List of tasks -
A) List the section numbers of the Credit Agreement that the credit agreement amendment changes.
B) Reproduce the entries word for word, starting at the line that contains "غريب أنت.. غريب أمرك أو" and ending at the last line of the entries. Leave out the picture markers.

1. Amendments to Credit Agreement . Subject to and upon the conditions hereof, the Credit Agreement is hereby amended, effective as of the date of satisfaction of the conditions set forth in Section 3 , as follows:

(a) Section 5.22 of the Credit Agreement is hereby amended to replace the “30” in clause (a) with “90.”

(b) Section 5.25 of the Credit Agreement is hereby amended by adding the following new text at the end of existing Section 5.25 :

; provided that as to trademarks and copyrights registered in the name of Asymetrix Corporation (a predecessor in interest to Click2learn, Inc.) and United States Copyright TX 2-767-505 registered in the name of Communications Strategies, Inc., Borrower may deliver such evidence on or prior to the date that is 60 days after the Closing Date

(c) Section 5.27 of the Credit Agreement is hereby amended to replace the “30 with “75.”

(d) Section 6.12 of the Credit Agreement is hereby deleted in its entirety and replaced with the following:

6.12 Investments . Except for Permitted Investments, directly or indirectly, make or acquire any Investment or incur any liabilities (including contingent obligations) for or in connection with any Investment; provided , however , that (a) Borrower and its Restricted Subsidiaries shall not have cash, Cash Equivalents and other Permitted Investments (other than in the Cash Management Accounts) in Deposit Accounts or Securities Accounts in an aggregate amount in excess of $100,000 at any one time unless Borrower or its Restricted Subsidiary, as applicable, and the applicable securities intermediary or bank have entered into Control Agreements or similar agreements governing such cash, Cash Equivalents and other Permitted Investments in order to perfect (and further establish) the Agent’s Liens therein; provided that , until March 1, 2006 this clause (a) shall not apply with regard to any Deposit Accounts maintained with the Huntington National Bank so long as (i) from Closing Date until December 15, 2005, the aggregate of the Borrower’s and its Restricted Subsidiaries’ balances in Deposit Accounts maintained with Huntington National Bank shall not exceed $5,020,000 at any one time, (ii) from December 16, 2005 until January 15, 2006, the aggregate of the Borrower’s and its Restricted Subsidiaries’ balances in Deposit Accounts maintained with Huntington National Bank shall not exceed $700,000 at any one time, and (iii) from January 16, 2006 through February 28, 2006, the aggregate of the Borrower’s and its Restricted

 

3.

Task input -

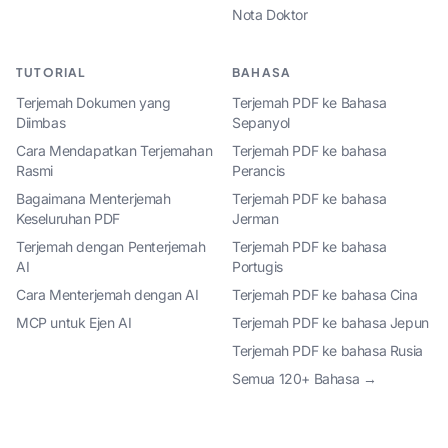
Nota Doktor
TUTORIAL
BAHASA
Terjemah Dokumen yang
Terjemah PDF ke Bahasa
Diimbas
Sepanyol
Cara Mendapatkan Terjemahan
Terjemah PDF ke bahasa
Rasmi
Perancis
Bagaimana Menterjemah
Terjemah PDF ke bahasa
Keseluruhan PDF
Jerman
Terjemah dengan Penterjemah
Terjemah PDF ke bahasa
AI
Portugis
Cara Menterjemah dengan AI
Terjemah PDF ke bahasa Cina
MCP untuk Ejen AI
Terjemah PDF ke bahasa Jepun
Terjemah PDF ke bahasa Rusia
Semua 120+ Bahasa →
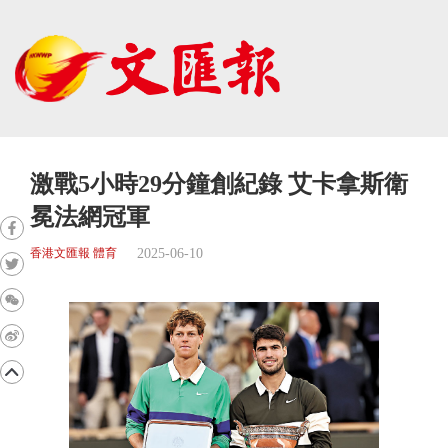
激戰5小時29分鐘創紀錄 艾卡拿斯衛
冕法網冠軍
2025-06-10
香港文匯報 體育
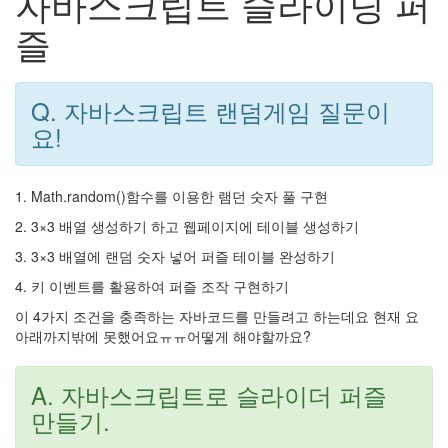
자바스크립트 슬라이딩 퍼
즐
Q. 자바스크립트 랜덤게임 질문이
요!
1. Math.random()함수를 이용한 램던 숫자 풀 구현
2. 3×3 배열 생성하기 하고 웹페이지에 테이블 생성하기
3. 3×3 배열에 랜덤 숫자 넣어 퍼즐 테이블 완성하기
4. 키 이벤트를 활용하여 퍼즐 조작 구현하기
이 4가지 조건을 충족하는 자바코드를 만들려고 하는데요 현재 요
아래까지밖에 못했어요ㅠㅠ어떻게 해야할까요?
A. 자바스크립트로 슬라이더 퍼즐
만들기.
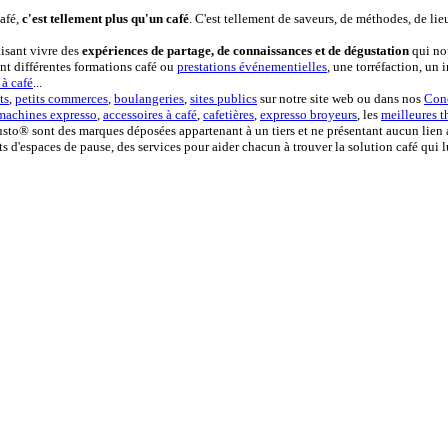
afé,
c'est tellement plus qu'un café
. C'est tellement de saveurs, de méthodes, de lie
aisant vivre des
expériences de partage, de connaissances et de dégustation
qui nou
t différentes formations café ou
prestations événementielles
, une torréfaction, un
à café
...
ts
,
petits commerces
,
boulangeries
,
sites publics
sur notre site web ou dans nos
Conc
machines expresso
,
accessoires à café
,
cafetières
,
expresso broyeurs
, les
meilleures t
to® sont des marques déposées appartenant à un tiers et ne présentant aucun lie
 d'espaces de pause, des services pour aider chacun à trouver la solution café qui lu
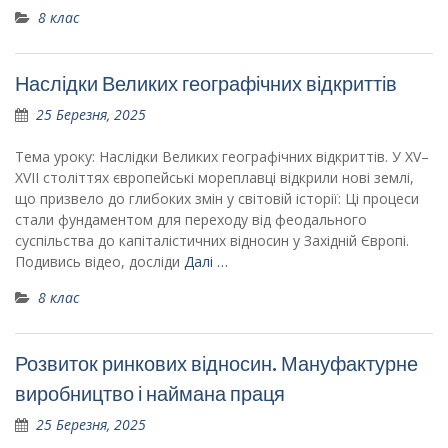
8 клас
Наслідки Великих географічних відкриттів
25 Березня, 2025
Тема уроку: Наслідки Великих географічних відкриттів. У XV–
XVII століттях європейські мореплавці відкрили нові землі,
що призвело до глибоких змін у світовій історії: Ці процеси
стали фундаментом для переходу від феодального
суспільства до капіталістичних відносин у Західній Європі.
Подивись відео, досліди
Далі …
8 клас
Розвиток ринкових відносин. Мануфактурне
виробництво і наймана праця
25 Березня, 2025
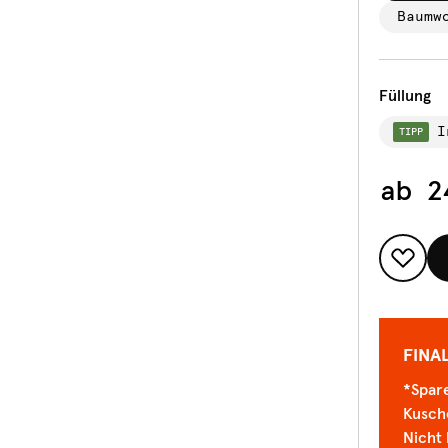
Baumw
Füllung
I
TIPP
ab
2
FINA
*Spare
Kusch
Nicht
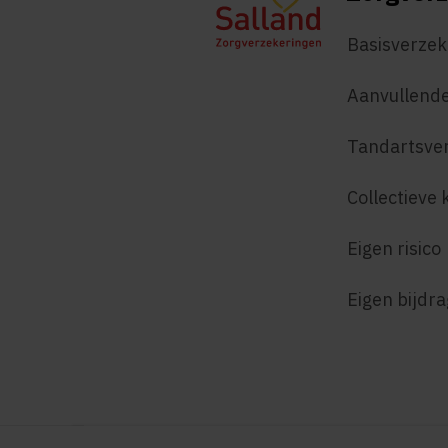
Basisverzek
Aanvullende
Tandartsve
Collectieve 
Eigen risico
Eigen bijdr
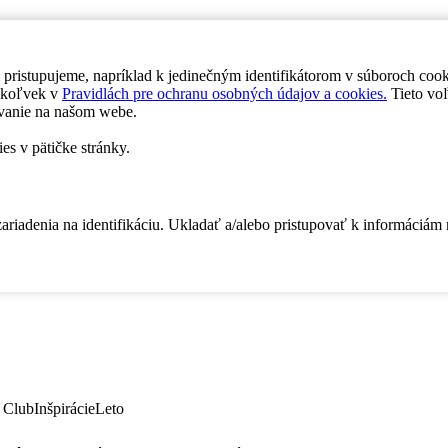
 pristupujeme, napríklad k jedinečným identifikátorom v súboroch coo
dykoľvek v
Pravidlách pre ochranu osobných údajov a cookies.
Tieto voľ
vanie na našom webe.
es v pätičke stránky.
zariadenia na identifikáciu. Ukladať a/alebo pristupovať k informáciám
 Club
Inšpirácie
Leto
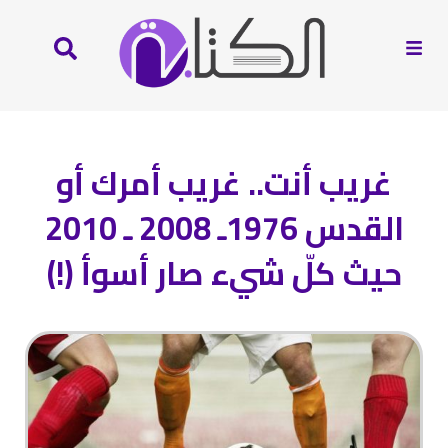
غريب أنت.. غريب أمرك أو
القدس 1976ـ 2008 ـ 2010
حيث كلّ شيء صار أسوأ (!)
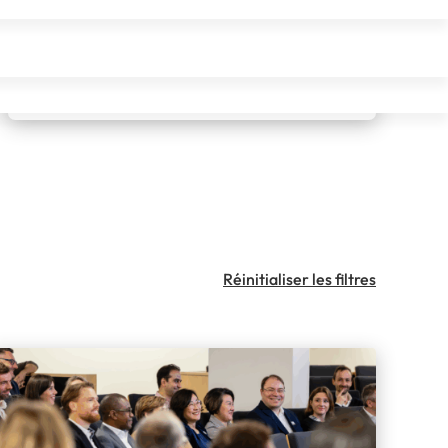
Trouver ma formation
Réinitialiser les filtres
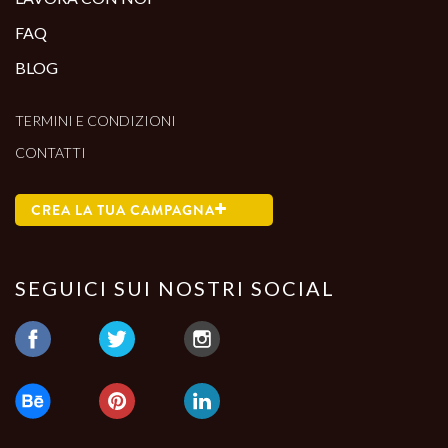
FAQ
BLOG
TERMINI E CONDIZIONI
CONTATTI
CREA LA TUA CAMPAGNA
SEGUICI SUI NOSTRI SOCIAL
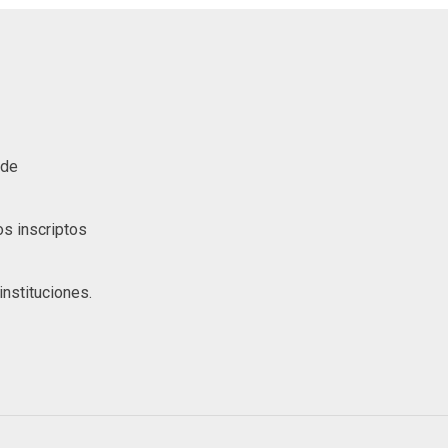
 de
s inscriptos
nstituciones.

Results for each task -
A) 5.22, 5.25, 5.27, 6.12

B)
غريب أنت.. غريب أمرك أو
القدس 1976ـ 2008 ـ 2010
حيث كلّ شيء صار أسوأ (!)
Trouver ma formation
Réinitialiser les filtres
FAQ
BLOG
TERMINI E CONDIZIONI
CONTATTI
CREA LA TUA CAMPAGNA
SEGUICI SUI NOSTRI SOCIAL
 de
s inscriptos
nstituciones.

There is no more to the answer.